For this reason I would never tell a saucy joke in a church gathering. I suspect that rather than laughter, the response I would get is a cold, flint-hard look of disapproval. Saucy? This sounds to me like the fluid poured over a meal to enhance both the taste and flavour. I have to be honest with myself, but the majority of jokes which sends me laughing loudest have a dash of sauciness to them. The truth is, I do enjoy a laugh and a joke without incurring guilt. But over the years I have learnt not to tell downright rude jokes. Not only would it offend the Christian hearer, but by my own experience, I demean myself, even if I tell it to an unbeliever. But on the other hand, the above statement spoken in the toilets was neither rude, nor vulgar, not did it contain any swear words, nor was it sexually explicit. Yet the element of sauciness had sent my mate into fits of laughter.
Looking back on all this, I recall a gulf as wide as the Grand Canyon between a crude-minded working class yet experienced wood finisher, and a well educated professional holding down a desk job. And I learnt first hand by experience. Fresh from leaving school in 1968, at age just fifteen years, I joined a furniture-making factory as a trainee wood finisher. It was here, in an all-male environment, that I quickly became familiar of the most vulgar smut that could enter the ears of an innocent youth. Yes, some of it was funny, but on the whole, not only was it degrading to women, but also to our own gender as well. The volume of swear words uttered in between fifteen to thirty minutes of conversation became countless. But this was something I had to get used to, and became part of daily living without any more effect on my conscience.
And what makes this whole saga of special note is when I became a believer towards the end of 1972. Not long after I declared unashamedly my belief in Jesus Christ, there was a documentary shown on TV about a three thousand year old ancient mummy, found preserved at a frozen environment. During a discussion about the documentary the next day, our friend came out with this statement, as far as I remember, word for word:-
The presence of that mummy proves that this guy existed and was once alive. As for this Jesus, they never found even one of his balls!
If you find that statement so offensive, then please bear in mind what I had to go through as a young, inexperienced believer. So immature, I never thought about declaring the answer that would have instantly killed his blasphemous statement. I now wished that I had said,
Of course no one would find ANY part of the Lord's anatomy. He is risen from the dead and is now seated in Heaven. All of him, scrotum included!
By not coming out with such an answer is something I deeply regret, and sometimes I feel unable to forgive myself for allowing that statement to go unchallenged. But what did make an impact in the shop floor was the presence of a small New Testament which was given to all of us at school by the Gideons. I watched our foreman blush as if in fear at the sight of the book, while I found it nourishing to my soul during the breaks. Shortly after all this, I left the factory during Spring of 1973 to take on the Summer job as a qualified poolside lifeguard.
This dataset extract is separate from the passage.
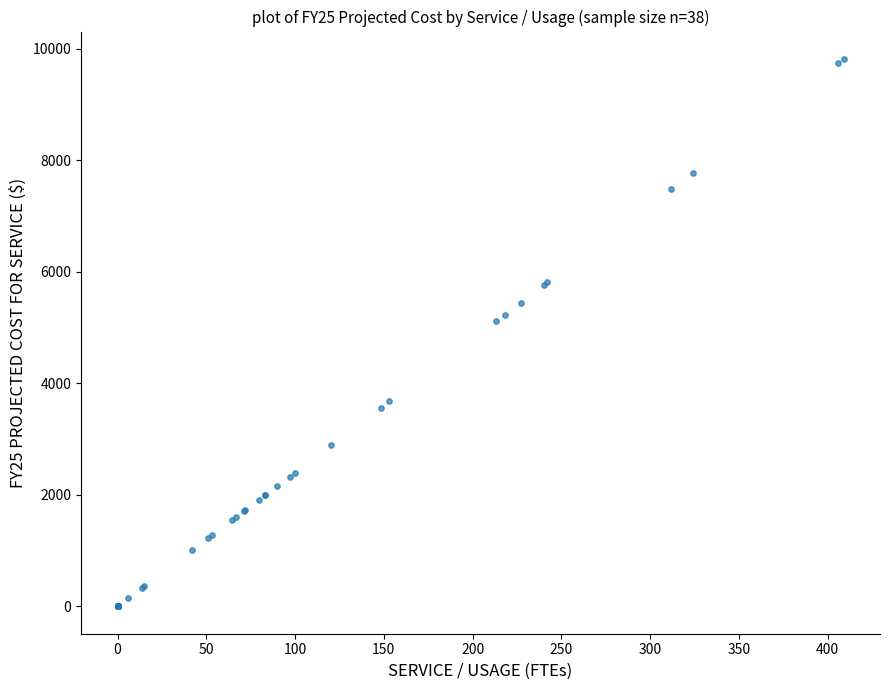

What Y value in the scatter plot is closest to 4908?

5112.0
But I believe that the five year experience on that shop floor had changed me from a boy into a man. The daily torrent of smut had hardened my skin in a way to enable me to take on challenges which might not have happened otherwise. For example, more than once I was referred to as brave for backpacking both the Middle East and North America on my own, even though I had never associated travel with bravery. Rather, travel was always something I enjoy doing. But much more recently, in the days following my heart operation, I was commended for not moaning and wallowing in the luxury of pain. But that was because I had the welfare of my wife in the upper echelons of my mind. I had to think of that first, which necessitated my determination to recover quickly to resume my care for her.
Some time later from Autumn of 1973 onward, I found myself working at a precision engineering factory, an environment of both gender, and therefore vastly different to the furniture factory of my former days. This company also gave me access to the adjoining offices upstairs, where I made friends with a couple of employees there. Although two of them were friendly towards the Christian faith without being committed, a third was an atheist, but without any of the slur which characterised the behaviour of the wood finisher. And that had gotten me to think about church, even to this day.
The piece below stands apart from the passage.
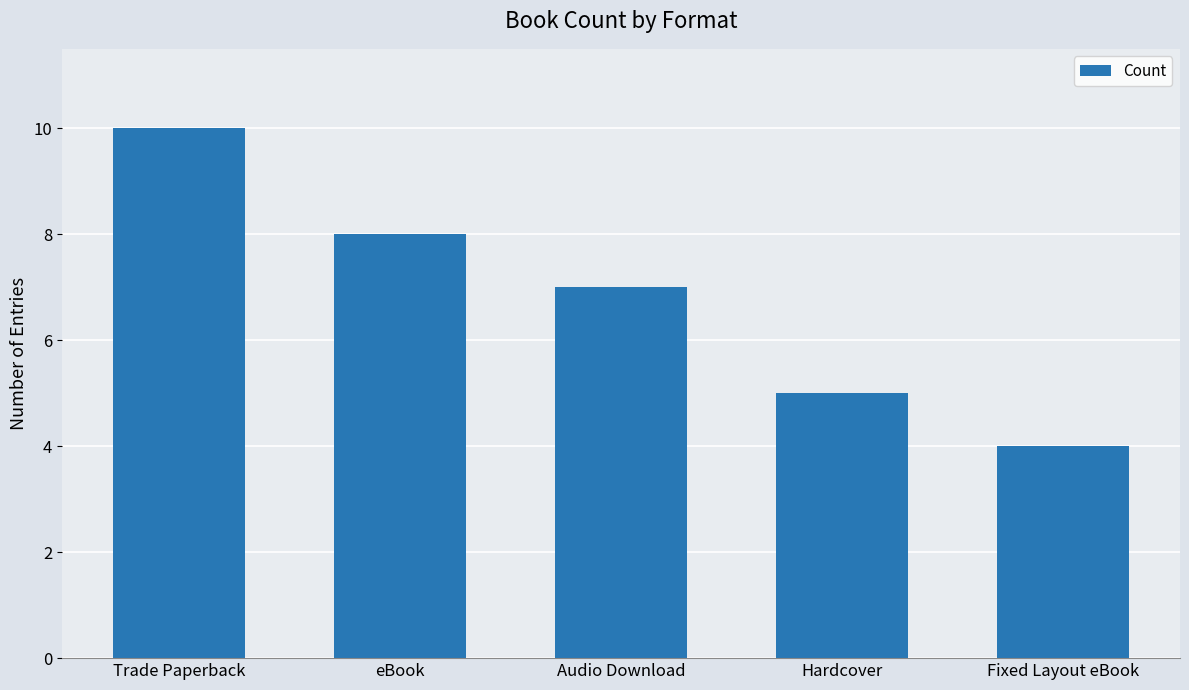

Read the value at Hardcover.

5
In a way I find it sad to see our churches, including the one I regularly attend, filled mostly with middle class men and women, college students, as well as a high percentage of senior citizens, but remaining absent of down to earth working class war veterans like our smutty friend. I have thought about the wood finisher (who by now has long died) and wondered whether it was the ravishes of war which made him the way he was. As a boy, did he attend Sunday School? That was something I had never asked. If he did become familiar with church life, then went to war for God, King and Country, only to witness the appalling suffering and death of his mates and colleagues, all in the name of God? Could this had an impact on his heart until worked up to a hostile frenzy? Somehow, I find it much easier to dislike a church going hypocrite than to dislike someone like that worker and war veteran. Yet it becomes too easy, in my mind, to pass judgement and write the person off as being without hope without first knowing the facts of his background beforehand.
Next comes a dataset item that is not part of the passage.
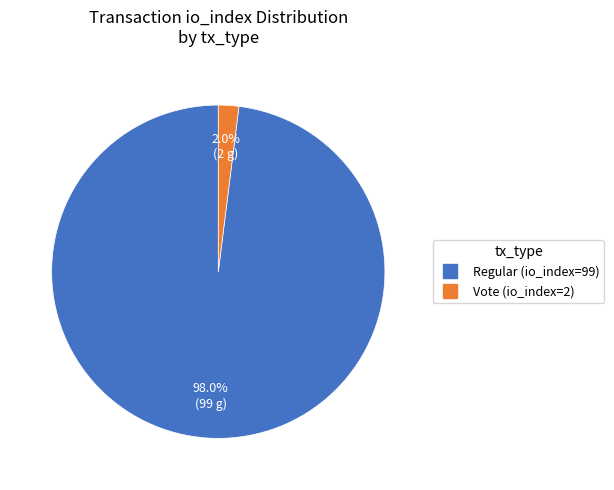

Is it true that Vote (io_index=2) is 2% of the pie?

True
That to be gives the impression that our churches are too much out of balance, favouring the middle classes, the well to do, the polite and well educated, and the professional. Many years ago I heard a pastor of a church I used to attend state plainly that he wishes that more of the wealthy, Corporation directors, the bankers, those from the yuppie culture, and so on would fill the pews - so giving towards a new building project can be quick and more effective. There are times that I can't help thinking: That somehow the ninth Beatitude in the Sermon of the Mount has been erased from the original manuscript by an early church father, for saying, Blessed are the wealthy and the well educated, for God has a preference for them. If you think that this is a dangerous tinkering of the Word of God, then it is only gotten from what I have seen in church life over the years.
There is only one answer that would help the churches make more of an impact on the unbelieving world, that is to walk in the Holy Spirit/to walk in love. So intertwined are the two suggestions, that only a forward slash is needed to define the two. Walking in the Holy Spirit is walking in love, I believe. But far more fortunate for the present rising generation is that the generation which consisted of world war veterans I had to face as an adolescent, is passing away at present, and none from that era will now be found at the workplace. By comparison with the 1960's, the present day student and apprentice had never had it so good. Gone too, I believe, are the dogsbody tasks every school leaver had to endure in the presence of their seniors, such as sweeping the factory floor, making the tea for all, and so on. But sometimes I can't help thinking, that in a modern industrial world relatively free of such humble tasks and dreadful smut, our present generation will be somewhat softer and less resistant to the challenges of life. I have seen this already, even in my own generation, there are men whose gentler, middle class and far higher educated upbringing has made them averse to any uncomfortable situation, such as carrying out a task in the rain, for example, something which I take in my stride, or visiting the Holy land as part of an escorted tour group, rather than as a free-going backpacker, and letting the land gradually talk back to him through day to day personal interaction.
But in all, thank goodness that perhaps we can have a good laugh, perhaps even border into sauciness, without the need to go into degrading and harmful smut. Really, we don't need this in life, and it doesn't edify anyone. I can certainly do without any smut, instead by giving thanks to God for his goodness and expressing joy for his salvation can lift the spirit in a way no amount of smutty language can achieve.
And that includes public toilet smut.